Fibre : l’UFC exhorte les syndics à attendre

L’association estime que les règles du jeu ne sont pas fixées et craint que les déploiements dans les immeubles soient synonymes d’exclusivité pour les opérateurs. France Télécom rejette ces accusations

Le déploiement commercial de la fibre optique est une réalité. Orange, Neuf Cegetel et dans une moindre mesure Free, commencent à « tirer leurs fibres » vers les immeubles et les foyers. Aujourd’hui, seuls quelques grandes villes comme Paris sont concernées. Mais l’association de défense des consommateurs, l’UFC Que Choisir ? demande aux propriétaires et aux syndics d’immeuble (les raccordements doivent en effet être autorisés) de ne pas céder aux sirènes des opérateurs. Et d’attendre.

Dans un communiqué, l’association estime que l’engouement des opérateurs est risquée. « La conquête des foyers a commencé, les différents fournisseurs d’accès internet (FAI) déploient avec précipitation leurs réseaux pour préempter au plus vite les zones géographiques les plus intéressantes. En effet, l’équipement des bâtiments en fibre optique, technologie nécessaire au déploiement de ce service, implique de lourds travaux de génie civil, coûteux et générant beaucoup de nuisances, qui ne pourront pas être dupliqués. Si bien que le FAI qui déploie en premier son réseau dans une copropriété, a de fortes chances d’être le seul à le faire ! Or, il n’existe aujourd’hui aucun cadre réglementaire contraignant les FAI à partager leurs réseaux. Le FAI qui a équipé un bâtiment est donc en position de monopole sur ce dernier. Il est libre de pratiquer les prix qu’il souhaite et si le consommateur n’est pas satisfait et souhaite changer d’opérateur il devra déménager !

Par ailleurs, il n’existe pas non plus de normalisation des installations, ce qui signifie que rien ne garanti que la technologie déployée par un FAI spécifique permettra à un autre opérateur, s’il y est autorisé, de délivrer ce service.

L’UFC-Que Choisir juge cette situation très préoccupante et, par conséquent, soutient pleinement l’Autorité de Régulation des Commun ications Electroniques et des Postes (ARCEP) dans sa volonté d’encadrer cette activité. L’objectif est d’obtenir une mutualisation de la partie terminale de la fibre i.e. contraindre les FAI à louer leur réseau à leurs concurrents lorsqu’un consommateur souhaite bénéficier des services d’un opérateur alternatif. Ce mode opératoire est proche de celui utilisé à l’heure actuelle pour l’ADSL et le téléphone fixe. France télécom loue la boucle finale cuivre, dont il est propriétaire, aux autres opérateurs de téléphonie et FAI.

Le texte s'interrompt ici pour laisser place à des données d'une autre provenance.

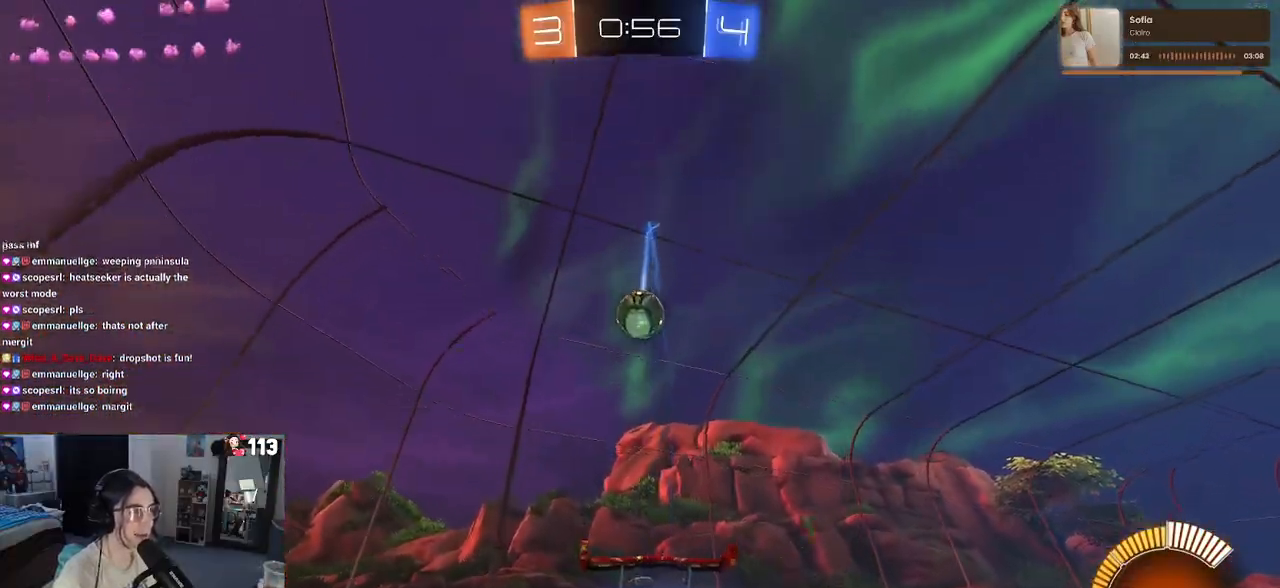
{"buttons": ["CROSS", "R1", "R2"], "left_stick": "up-left", "right_stick": "center", "events": [[67, "left_stick", "right"], [167, "CROSS", "down"], [217, "left_stick", "down"], [333, "CROSS", "up"], [400, "left_stick", "up-left"], [433, "CROSS", "down"]]}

Le processus est amorcé, cependant on n’en connaît pas encore l’issue. L’UFC-Que Choisir conseille donc aux copropriétés de ne pas se précipiter et d’attendre une clarification de la législation avant d’accepter l’installation de la fibre dans leurs habitations ».

Il faut dire en effet que les opérateurs ayant lancé leurs déploiements en fibre n’utilisent pas des technologies parfaitement compatibles. Orange a opté par le GPON (Gigabit Passive Optical Network) point à multipoints, soit 1 fibre pour 64 clients, tandis que Free a opté pour le EFM P2P.

Pour autant, si un opérateur équipe un immeuble, sera-t-il de fait en situation de monopole, empêchant donc les consommateurs de choisir leur fournisseur ? Pour l’UFC, tant que le cadre légal n’aura pas tranché la question, la réponse est oui.

Pour France Télécom, le plus actif en terme de déploiements, on rejette ces accusations. Pour René Pierre Bideaud, responsable national du raccordement fibre optique, interrogé lors d’une visite des infrastructures fibre de l’opérateur (qui fera l’objet d’un prochain reportage), France Télécom ne cherche pas l’exclusivité.

« Nous avons toujours dit que nous étions pour la mutualisation des travaux en amont, ensuite, dans les immeubles, nous sommes parfaitement prêts à cohabiter avec nos concurrents. On ne cherche pas à avoir l’exclusivité », souligne-t-il.

Le discours officiel se veut rassurant. Mais dans les faits, le risque ‘premier arrivé, seul servi’ est bien réél. On sait bien que le déploiement de différentes fibres dans un immeuble posera problème : manque de place dans les gaines, travaux en double, nuisances diverses… risquent de pousser les propriétaires à ne choisir qu’un seul opérateur fibre dans leurs immeubles.

Désormais, la balle est dans le camp de l’Arcep, qui a lancé une consultation publique en juillet dernier. Le régulateur pourrait obliger France Télécom a, comme dans l’ADSL, louer les derniers mètres de fibre qui connectent les foyers.